Hello,
I want to do facetted search on events pushed by a device, facetted by device configuration:
I have devices objects with several configuration fields: these are the fields I need to query to filter devices.
Each device pushes metrics fields with a timestamp and the device ID.
What I ultimately need to do is query and aggregate the event metrics by device config: that is, to get all device IDs that match a filter query and aggregate metrics over time for all devices matching those IDs.
This seems like a pretty standard thing to do
Looking at the docs, I see 2 ways:
nested
fields: put the configuration fields in each event. Possible but expensive. Would insure an event matches a config even if it changes.- use the
_parent
type: where each event is a child of the config document
Option 2 seems more efficient, but I have questions and I see several potential problems:
The _parent
field documentation does not make much sense to me:
it says:
The
_parent.type
setting can only point to a type that doesn’t exist yet. This means that a type cannot become a parent type after it is has been created.
I would think you need to create the parent type, then create children referencing the parent.
A) How can a field point to a type that doesn't exist yet?
Maybe I'm confused about the meaning of creating a type.
This leads to another question:
B) If I were to use a _parent
field, can the mapping of the parent object change (i.e. add fields) ?

◆ Aim of the exercise
According to the forum post, what does each device push? List every item. These entries come from a different source than the forum post.

Stored data entries:
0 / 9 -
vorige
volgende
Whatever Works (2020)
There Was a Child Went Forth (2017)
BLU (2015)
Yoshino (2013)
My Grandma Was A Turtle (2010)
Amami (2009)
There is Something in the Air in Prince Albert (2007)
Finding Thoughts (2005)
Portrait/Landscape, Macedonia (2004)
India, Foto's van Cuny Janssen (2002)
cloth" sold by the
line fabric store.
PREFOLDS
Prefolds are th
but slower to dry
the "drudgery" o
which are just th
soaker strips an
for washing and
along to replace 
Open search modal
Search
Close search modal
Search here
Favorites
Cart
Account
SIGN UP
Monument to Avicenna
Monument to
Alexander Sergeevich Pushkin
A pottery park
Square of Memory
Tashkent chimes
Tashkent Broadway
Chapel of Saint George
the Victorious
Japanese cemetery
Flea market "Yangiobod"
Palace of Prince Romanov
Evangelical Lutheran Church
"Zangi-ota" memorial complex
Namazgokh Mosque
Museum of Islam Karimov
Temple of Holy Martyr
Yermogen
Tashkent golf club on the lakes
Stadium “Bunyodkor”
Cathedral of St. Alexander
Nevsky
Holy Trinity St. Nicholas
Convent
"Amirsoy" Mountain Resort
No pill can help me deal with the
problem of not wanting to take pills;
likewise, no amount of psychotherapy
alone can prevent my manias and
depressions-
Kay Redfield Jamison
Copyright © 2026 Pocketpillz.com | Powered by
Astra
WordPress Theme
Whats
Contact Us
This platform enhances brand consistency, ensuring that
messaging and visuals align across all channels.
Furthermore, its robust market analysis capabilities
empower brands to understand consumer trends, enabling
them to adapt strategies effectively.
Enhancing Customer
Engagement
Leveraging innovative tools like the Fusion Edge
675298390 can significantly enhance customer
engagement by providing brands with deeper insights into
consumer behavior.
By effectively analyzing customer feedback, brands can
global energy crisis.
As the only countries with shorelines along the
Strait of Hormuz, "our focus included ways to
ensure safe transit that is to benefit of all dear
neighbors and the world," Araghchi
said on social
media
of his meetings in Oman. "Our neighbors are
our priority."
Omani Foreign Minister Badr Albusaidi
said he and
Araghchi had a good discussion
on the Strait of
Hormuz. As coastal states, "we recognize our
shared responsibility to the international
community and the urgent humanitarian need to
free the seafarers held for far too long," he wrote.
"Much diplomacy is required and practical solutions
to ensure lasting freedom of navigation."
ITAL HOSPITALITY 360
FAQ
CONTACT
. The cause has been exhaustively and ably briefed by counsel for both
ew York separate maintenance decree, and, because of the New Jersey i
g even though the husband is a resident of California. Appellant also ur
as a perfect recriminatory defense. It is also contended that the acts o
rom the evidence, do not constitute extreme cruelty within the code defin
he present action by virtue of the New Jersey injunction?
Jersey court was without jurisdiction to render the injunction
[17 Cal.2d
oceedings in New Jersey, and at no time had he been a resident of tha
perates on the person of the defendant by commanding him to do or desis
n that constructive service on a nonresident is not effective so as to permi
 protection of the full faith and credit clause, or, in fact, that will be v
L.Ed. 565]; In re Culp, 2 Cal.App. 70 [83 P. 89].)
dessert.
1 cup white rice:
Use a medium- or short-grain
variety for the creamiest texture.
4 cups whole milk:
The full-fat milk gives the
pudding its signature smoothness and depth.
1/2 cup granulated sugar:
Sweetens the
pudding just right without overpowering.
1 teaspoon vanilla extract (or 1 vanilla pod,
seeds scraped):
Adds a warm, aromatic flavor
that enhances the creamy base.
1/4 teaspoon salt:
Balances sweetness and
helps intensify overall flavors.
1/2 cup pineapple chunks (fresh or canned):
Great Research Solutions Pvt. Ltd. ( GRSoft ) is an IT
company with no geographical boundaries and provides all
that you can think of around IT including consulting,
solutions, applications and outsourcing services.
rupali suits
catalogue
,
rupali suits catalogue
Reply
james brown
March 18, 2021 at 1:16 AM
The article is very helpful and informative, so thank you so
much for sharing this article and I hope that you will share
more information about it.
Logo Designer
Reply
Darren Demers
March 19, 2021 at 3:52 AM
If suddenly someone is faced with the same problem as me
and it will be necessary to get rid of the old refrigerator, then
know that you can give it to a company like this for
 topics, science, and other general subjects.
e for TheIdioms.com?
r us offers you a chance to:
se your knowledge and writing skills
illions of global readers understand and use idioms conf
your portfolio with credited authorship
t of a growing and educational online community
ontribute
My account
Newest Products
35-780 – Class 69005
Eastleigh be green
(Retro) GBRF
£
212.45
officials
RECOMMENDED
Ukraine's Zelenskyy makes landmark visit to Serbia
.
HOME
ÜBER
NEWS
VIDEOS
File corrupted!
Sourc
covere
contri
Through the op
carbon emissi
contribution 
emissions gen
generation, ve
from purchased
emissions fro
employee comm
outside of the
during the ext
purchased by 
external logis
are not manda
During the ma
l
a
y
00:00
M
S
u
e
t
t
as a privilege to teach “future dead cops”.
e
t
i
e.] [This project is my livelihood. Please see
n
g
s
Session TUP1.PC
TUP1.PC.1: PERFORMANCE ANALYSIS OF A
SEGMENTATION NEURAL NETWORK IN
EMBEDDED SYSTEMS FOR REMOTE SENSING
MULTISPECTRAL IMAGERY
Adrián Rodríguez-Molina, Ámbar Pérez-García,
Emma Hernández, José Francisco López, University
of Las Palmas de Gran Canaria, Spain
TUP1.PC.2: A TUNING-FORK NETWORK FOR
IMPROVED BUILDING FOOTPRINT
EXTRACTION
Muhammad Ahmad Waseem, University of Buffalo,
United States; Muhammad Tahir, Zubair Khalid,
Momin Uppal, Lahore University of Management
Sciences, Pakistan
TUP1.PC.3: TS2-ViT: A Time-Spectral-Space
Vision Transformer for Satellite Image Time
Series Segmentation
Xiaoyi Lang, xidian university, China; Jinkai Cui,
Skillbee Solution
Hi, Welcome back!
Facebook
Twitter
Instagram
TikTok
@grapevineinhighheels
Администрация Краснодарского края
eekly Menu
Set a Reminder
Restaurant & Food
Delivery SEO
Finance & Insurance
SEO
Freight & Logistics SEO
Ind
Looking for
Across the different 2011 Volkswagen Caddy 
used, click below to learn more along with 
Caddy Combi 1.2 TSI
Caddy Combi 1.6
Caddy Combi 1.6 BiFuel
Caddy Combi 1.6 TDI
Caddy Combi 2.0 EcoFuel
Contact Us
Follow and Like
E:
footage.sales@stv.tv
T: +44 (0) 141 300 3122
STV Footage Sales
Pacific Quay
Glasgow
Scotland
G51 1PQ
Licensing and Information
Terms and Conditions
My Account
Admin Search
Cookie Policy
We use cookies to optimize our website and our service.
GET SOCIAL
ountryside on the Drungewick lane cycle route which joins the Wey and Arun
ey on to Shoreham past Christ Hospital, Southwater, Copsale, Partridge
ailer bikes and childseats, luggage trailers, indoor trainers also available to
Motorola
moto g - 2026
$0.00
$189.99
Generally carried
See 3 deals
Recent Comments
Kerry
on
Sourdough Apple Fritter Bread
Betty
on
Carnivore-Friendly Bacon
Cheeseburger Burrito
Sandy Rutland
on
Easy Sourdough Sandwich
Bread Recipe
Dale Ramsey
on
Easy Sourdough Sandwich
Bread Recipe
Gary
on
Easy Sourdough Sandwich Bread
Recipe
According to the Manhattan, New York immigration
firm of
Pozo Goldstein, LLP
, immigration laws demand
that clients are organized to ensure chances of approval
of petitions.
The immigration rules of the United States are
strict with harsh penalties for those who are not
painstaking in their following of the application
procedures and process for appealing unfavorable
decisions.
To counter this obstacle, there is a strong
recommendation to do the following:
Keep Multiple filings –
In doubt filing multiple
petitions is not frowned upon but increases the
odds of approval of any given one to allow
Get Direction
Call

◆ Result of this exercise
- Metrics fields
- A timestamp
- The device ID